Ma démarche artistique

J’ai eu a formuler ma démarche artistique dans le cadre d’une demande de financement pour du coaching au RCQ. Je suis assez fier de ma réflexion. J’aimerais bien vous la partager! Voici…

 

Parmi mes interrogations présentes, en voici une qui m’occupe particulièrement. Depuis un certain temps, je découvre le plaisir de plonger dans l’histoire de l’Amérique. Et je me demande pourquoi je tends facilement l’oreille lorsqu’il est question de fiction, mais quand il est question d’histoire, je suis moins attiré. Pourtant, elle n’est pas moins riche en rebondissements et en surprises. Est-ce une question de préjugés? De désintérêt envers la réalité? Pourquoi ai-je de la difficulté à m’identifier à mon histoire?

Et puis, j’ai cherché à valider mon hypothèse qu’un récit à saveur historique peut intéresser les gens. Le 13 novembre 2016, au cabaret OMAD (Théâtre le Mimésis, au théâtre La Licorne), j’ai présenté Sagana, le récit d’un des kidnappings par Jacques Cartier.

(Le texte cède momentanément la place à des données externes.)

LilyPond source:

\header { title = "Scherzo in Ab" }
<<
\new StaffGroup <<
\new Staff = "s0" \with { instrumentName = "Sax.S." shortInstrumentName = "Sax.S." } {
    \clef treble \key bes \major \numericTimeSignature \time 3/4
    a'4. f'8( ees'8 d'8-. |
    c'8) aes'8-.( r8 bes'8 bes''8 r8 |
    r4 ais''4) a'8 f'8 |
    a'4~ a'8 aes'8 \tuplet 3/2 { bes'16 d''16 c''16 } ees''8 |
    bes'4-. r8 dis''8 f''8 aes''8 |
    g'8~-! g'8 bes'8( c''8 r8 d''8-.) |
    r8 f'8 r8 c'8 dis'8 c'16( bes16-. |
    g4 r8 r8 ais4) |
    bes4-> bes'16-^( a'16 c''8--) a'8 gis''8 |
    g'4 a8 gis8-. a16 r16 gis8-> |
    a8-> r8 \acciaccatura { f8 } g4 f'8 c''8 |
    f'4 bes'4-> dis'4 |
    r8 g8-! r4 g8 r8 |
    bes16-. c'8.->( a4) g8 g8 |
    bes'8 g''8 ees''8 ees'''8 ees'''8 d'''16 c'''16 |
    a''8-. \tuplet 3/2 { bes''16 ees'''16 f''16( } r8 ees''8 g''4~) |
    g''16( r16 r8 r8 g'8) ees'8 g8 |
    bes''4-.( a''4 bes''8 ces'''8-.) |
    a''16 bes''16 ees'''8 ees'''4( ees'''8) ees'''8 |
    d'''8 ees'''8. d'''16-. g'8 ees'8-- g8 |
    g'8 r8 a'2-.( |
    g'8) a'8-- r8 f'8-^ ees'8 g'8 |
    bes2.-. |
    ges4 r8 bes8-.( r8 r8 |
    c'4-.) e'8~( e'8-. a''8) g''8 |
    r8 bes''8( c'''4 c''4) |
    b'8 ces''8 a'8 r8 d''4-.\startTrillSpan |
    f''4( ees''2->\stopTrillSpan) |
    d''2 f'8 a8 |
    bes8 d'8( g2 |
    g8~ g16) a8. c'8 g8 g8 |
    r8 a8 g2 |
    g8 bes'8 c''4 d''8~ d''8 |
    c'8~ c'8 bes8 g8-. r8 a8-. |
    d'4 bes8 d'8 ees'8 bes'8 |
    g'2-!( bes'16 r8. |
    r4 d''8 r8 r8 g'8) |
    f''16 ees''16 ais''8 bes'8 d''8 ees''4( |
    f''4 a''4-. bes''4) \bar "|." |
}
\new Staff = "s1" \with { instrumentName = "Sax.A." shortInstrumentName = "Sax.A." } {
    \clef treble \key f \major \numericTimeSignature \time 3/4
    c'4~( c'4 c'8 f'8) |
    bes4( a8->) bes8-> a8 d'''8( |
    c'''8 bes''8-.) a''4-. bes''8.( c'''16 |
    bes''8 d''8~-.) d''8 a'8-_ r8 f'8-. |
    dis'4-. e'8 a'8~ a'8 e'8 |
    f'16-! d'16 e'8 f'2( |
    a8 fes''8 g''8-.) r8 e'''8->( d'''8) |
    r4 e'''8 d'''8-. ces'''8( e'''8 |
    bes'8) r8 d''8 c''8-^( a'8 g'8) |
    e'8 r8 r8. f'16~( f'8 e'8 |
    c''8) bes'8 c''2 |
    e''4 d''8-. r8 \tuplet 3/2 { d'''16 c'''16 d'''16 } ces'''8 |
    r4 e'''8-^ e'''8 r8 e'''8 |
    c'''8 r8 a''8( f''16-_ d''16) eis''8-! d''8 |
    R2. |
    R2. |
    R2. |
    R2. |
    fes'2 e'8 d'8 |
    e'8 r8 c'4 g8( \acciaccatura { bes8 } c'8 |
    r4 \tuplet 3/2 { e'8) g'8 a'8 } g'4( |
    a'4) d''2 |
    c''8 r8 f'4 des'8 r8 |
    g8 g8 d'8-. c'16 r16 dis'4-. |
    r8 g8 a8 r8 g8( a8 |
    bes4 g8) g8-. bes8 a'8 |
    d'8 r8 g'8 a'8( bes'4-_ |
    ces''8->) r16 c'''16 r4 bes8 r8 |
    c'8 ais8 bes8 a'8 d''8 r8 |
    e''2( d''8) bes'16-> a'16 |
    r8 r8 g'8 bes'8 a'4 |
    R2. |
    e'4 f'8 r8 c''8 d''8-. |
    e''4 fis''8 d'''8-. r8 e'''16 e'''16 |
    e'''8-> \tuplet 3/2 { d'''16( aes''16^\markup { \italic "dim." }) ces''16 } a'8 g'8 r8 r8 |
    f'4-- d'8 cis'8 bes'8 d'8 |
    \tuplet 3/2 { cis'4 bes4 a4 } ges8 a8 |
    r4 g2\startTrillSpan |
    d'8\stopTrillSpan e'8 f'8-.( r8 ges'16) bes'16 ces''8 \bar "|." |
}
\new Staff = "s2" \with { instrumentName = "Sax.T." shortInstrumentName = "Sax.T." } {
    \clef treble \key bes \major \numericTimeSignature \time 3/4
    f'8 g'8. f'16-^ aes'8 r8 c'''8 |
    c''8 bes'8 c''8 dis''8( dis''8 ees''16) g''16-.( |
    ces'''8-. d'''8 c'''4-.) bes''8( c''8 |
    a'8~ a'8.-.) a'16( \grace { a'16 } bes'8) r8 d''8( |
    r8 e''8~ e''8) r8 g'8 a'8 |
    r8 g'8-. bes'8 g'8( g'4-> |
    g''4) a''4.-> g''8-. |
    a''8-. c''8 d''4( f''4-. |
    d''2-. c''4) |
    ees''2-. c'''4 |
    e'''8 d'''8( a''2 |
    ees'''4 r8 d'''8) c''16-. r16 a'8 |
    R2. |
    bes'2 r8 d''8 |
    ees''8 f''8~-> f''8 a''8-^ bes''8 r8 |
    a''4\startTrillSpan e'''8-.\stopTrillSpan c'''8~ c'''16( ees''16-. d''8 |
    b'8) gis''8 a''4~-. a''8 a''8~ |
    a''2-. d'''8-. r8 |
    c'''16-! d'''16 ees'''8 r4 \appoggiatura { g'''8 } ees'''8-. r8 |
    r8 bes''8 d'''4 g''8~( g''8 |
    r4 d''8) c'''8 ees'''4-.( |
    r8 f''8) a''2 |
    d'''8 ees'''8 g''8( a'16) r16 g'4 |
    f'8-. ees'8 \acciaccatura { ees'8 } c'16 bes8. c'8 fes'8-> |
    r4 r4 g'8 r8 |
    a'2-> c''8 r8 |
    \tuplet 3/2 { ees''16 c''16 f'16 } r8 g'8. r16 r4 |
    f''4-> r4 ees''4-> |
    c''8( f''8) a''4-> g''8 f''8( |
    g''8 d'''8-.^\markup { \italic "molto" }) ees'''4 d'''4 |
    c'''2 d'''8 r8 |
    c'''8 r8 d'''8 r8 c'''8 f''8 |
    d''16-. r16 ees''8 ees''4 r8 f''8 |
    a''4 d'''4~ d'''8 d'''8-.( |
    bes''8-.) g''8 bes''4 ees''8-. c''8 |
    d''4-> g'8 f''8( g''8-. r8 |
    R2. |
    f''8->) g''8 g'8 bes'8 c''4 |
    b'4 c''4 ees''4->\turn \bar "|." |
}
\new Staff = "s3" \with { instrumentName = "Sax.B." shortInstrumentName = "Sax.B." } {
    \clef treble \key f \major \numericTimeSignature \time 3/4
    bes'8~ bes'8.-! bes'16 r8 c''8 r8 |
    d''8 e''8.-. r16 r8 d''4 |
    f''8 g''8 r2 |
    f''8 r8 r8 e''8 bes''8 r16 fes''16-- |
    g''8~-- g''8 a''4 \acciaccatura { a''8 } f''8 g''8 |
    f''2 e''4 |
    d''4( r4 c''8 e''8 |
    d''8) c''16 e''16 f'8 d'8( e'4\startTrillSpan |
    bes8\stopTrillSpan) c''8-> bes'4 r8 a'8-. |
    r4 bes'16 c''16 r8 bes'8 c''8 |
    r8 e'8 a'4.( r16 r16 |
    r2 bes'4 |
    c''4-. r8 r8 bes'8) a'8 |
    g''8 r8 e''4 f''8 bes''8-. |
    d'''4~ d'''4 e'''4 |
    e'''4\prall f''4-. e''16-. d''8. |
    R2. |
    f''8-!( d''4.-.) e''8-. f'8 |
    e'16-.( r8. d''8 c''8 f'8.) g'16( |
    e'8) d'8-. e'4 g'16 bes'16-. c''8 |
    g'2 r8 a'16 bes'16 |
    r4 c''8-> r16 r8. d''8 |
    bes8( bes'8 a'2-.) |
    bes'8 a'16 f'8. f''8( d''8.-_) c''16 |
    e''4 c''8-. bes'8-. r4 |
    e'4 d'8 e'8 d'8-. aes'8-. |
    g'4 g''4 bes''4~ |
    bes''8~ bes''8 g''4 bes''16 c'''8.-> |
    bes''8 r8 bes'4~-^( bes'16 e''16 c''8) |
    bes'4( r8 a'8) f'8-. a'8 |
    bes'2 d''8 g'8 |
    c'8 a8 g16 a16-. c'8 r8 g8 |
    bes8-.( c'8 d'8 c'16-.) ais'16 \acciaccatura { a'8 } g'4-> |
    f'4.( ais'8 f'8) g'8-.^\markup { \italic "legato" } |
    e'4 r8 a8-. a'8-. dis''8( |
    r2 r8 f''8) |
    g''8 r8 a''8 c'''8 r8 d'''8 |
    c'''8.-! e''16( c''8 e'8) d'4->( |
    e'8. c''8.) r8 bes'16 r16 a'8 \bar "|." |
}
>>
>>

J’ai remporté le prix du public.

Au terme de cette phase de recherche et d’exploration, j’ai découvert que j’avais envie de parler de l’humain qui se trouve dans l’histoire; ceux qui ont réellement, dans leur quotidien, influencé la grande construction des civilisations. J’avais envie de parler des femmes, des Autochtones. J’avais envie de désacraliser les personnages de l’histoire et les rendre aussi accessibles qu’un de nos voisins. J’avais envie de souligner que l’histoire ne peut pas être objective parce qu’elle est écrite par l’humain et que l’humain est affectif. Or, il existe seulement des versions d’histoire… et chaque citoyen en fait son unique version, son unique synthèse. Tiens tiens… le modèle du conte colle très bien à cette malléabilité des versions. L’idée m’est donc venue de créer un spectacle de contes.

Et comme il est naturel et nécessaire pour moi de m’adresser au jeune public (à cause de sa franchise, entre autres), j’ai choisi les adolescents comme public cible. J’ai l’impression d’être à ma place lorsque je fréquente le jeune public, comme artiste et humain. Je peux échanger avec ce public sans craindre les préjugés dont nous, adultes, sommes tous magnifiquement dotés, même inconsciemment (parce que nous avons une expérience connotée de la vie). Je peux ainsi interagir franchement de citoyen à citoyen. Car, à mes yeux, l’art reste d’abord un outil démocratique, avant un divertissement, avant un acte d’expression; tant mieux si, au passage, il englobe tout ça. Et je ne crois pas que les enfants constituent des citoyens “en devenir”, comme on entend souvent. Ils représentent le citoyen par excellence : le citoyen ouvert d’esprit, qui réfléchit par lui-même et qui questionne. C’est donc avec eux que j’ai envie d’entamer une discussion.

Voilà où j’en suis dans mon cheminement récent dans l’univers du conte.